Is Public speaking Torture for You?
A few weeks ago, I received this question from a coaching client:
“You know what is most frustrating to me? I feel like I am a rather calm person – I really don’t feel like a person who runs with high anxiety.
“As a nurse and as a mom and a wife and a student, I am so chill compared to others that I see around me. So why is public speaking so tortuous for me?? Why do others that I view as so much more anxiety-ridden in everyday life make public speaking look so easy?!”
I thought this was a great question, so I thought you might be interested in my response.
Finding your Calm
So here’s my response:
First let me say that I’m glad to hear you have a sense of being a calm person. This means you do have a reference point for where calmness lives in your body. You can identify that sensation of being at ease.
However, it sounds like you have trouble finding that reference point when you’re speaking in public.
I think the answer is to learn to access your calm center even when speaking in public, so then you can quickly find your way back to your center whenever you need to.
I know you will say, “But how?”
The “how” is through the work you are already doing with me… noticing your body state change as it happens. It’s catching the state change in your body as it begins to shift into anxiety.
Once you…
…notice the change begin to happen.
…sense the anxiety coming.
…Notice the early signs of the “torture” begin.
… you can train yourself to interrupt the pattern of anxiety and make a new path back to your calm center.

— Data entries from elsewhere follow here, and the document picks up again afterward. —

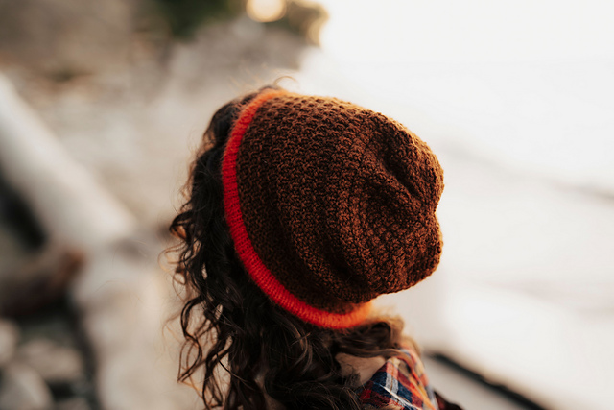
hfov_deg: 39.6
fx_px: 853
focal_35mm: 50
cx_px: 307
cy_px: 205
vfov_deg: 27.0
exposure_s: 1/500
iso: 160
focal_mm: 50
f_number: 2
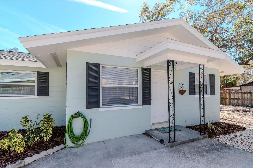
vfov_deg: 77.3
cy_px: 84
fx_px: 105
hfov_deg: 100.4
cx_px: 126
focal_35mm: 15
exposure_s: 1/1600
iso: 500
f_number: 7.1
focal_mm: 10
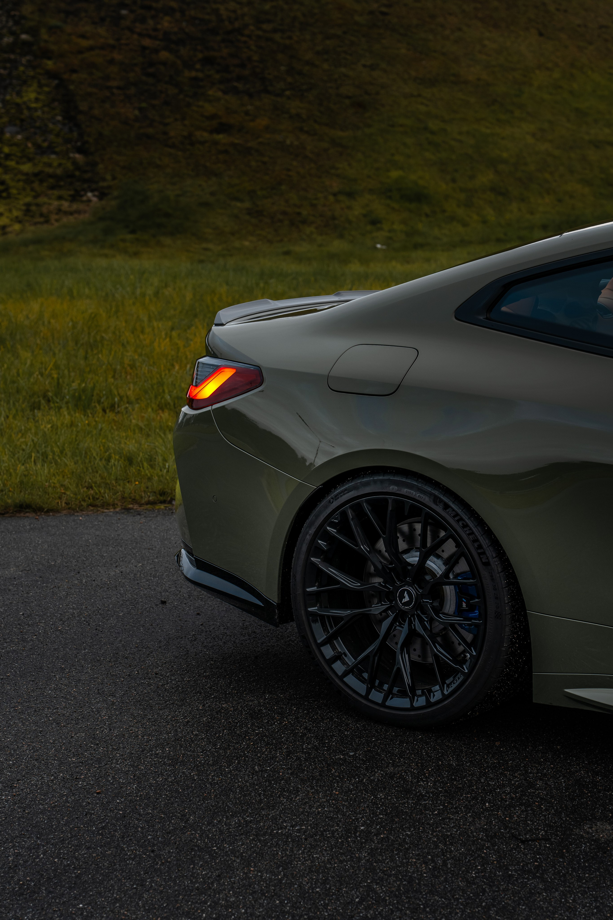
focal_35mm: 70
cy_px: 460
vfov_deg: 28.8
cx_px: 306
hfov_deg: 19.5
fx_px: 1788
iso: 250
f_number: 5.6
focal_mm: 70
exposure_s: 1/125
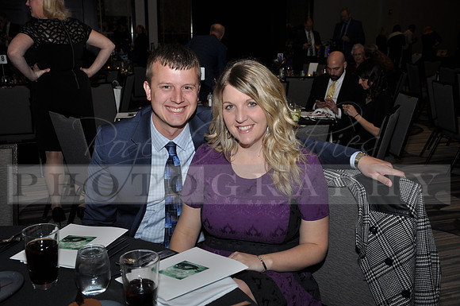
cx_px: 230
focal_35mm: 39
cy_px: 153
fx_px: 498
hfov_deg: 49.6
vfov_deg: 34.1
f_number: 4
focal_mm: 26
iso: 200
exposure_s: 1/60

Retrain your Nervous System
So, it is a “re-training” of your nervous system. Because you, like many people, have some underlying negative conditioning when it comes to being comfortable expressing yourself in public.
Remember that as little ones, our brains aren’t developed. So when we are young, we lay down tracks about where and when it is safe to be ourselves. What happens, is these old “wires” get triggered and public speaking anxiety takes you completely away from your calm self.
You disconnect from the part of you that knows how to be chill. How to be calm. You enter into a state where it feels like a “torture chamber.”
I see that you mentioned others who seem to be more anxious people, but “appear” calmer when they speak.
I don’t have an explanation for why they appear calmer, except that I think everyone has their own story. We can’t make any assumptions about what goes on inside of them, or what they may have gone through in their past.
Bottom line is this… I know you can train yourself to stay in a calm state… regardless of the situation. This is why someone once referred to my work this way, as “finding grace under extreme stress.”
You can Find Ease while Speaking in Public
The change will be gradual, but like learning any new skill, with intention, guidance, and support, you can find yourself totally at ease while speaking.
The discomfort will be there, but the first step is to believe that change is possible. To believe you can speak even when you’re afraid.
It helps to visualize yourself in the state you want to be in: calm, centered, and collected.
Then you can take yourself into and through the fear (and beyond), while at the same time connecting to your calm, centered self…I call this your Essence.
And when you’re connected to your Essence… and you speak from your Essence… that’s where the “torture chamber” melts away, and you’re in the public speaking equivalent of Disneyland! 😉
The first step is to just believe it’s possible to speak in public and stay calm, then you can “catch” the fear and anxiety as it happens, and change the pattern.